Workflows and interactions
Information architecture
I created an information architecture diagram to visually summarise the story map requirements into dedicated screens and their relative positioning, grouping and nesting within the product. This provided opportunity to identify and critique necessary screens and functionality with stakeholders and provide a concise visual illustration of what screens would be designed in each design sprint. The information architecture also provided direction into future hierarchy and navigation opportunities.
Wireframing
After sketching low fidelity wireframes of workflow screens, we were able to identify key screens that contained potential user experience risks: either through complex functionality, or heavy data and content requirements. I translated these into higher fidelity wireframes in Figma for feedback and to support upcoming user testing.
Prototyping and testing
A key question the client wanted our help answering was: "what orientation of touchscreen provides the best UX? for the instrument" to answer this we proposed testing interactive prototypes of wireframes in both orientations for key workflows. I produced identical interactive prototypes in both landscape and portrait orientation and the client tested both with the target audience in a simulated environment. The portrait orientation was the clear standout from the testing results, despite assumptions the traditional landscape would be preferred by users.



Design delivery
UI screen mockups and prototypes
I worked with the client-side development team to deliver high fidelity, polished UI for each screen of the product. Each screen was delivered based on sprint priorities, covering different permutations and situations that altered the appearance of the screen depending on the situation.
Some key challenges I addressed throughout designing the UI was to ensure complex workflows were as simple and intuitive as possible, and touch-points and interactivity was suitable for a lab environment where users would be wearing gloves, and facing other environmental challenges.

**Tasks to complete**
**A.** Sum up the case study in two sentences.
**B.** Rewrite the part of the case study starting at "Some key challenges" and ending at "other environmental challenges.", renaming "gloves" to "protective gloves".
This listing comes from a separate source, not from the case study.

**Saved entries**
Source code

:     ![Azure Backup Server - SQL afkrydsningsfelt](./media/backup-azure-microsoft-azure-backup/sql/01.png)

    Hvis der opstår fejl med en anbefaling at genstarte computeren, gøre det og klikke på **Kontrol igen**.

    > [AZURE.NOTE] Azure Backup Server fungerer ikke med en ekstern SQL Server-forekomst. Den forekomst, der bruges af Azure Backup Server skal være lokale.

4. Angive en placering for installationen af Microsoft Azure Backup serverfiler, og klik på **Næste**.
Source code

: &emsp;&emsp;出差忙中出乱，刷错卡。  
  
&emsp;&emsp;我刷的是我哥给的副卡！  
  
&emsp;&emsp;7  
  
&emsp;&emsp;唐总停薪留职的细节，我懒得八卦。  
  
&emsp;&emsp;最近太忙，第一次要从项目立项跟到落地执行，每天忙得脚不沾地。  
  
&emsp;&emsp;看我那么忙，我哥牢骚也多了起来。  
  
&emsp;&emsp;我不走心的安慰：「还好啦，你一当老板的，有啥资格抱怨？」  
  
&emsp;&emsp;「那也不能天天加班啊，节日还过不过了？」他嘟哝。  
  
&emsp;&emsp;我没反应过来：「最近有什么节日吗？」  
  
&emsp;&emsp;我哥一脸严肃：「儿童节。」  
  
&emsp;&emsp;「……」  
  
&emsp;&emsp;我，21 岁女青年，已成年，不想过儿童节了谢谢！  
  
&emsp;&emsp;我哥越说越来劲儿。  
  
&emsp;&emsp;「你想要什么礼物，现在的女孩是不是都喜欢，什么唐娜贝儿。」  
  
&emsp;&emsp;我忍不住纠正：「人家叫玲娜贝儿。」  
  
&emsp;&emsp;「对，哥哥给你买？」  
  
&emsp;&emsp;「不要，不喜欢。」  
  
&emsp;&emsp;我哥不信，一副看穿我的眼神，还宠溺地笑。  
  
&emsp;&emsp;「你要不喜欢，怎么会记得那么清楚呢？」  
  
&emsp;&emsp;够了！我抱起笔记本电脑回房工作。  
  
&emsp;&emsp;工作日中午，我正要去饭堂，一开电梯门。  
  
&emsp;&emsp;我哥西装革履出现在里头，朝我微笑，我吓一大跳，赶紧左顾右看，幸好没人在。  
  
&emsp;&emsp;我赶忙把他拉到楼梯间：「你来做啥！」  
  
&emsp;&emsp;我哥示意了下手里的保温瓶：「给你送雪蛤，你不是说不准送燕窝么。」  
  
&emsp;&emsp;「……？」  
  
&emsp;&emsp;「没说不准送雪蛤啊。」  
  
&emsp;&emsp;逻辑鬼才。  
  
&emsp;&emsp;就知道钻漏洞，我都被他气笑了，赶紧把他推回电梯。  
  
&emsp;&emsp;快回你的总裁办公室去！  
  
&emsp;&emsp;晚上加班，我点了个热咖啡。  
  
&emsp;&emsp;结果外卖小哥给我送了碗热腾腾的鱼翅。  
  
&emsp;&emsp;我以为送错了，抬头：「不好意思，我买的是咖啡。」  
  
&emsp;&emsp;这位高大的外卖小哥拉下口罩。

**Your responses**
**A.** An information architecture diagram and higher fidelity wireframes in Figma were used to plan the product's screens and tackle key user experience risks, and identical landscape and portrait prototypes were tested with the target audience, where portrait came out clearly ahead. High fidelity UI for each screen was then delivered with the client-side development team based on sprint priorities, aiming for simple workflows and touch interactions suited to a lab where users wear gloves.

**B.**
Some key challenges I addressed throughout designing the UI was to ensure complex workflows were as simple and intuitive as possible, and touch-points and interactivity was suitable for a lab environment where users would be wearing protective gloves, and facing other environmental challenges.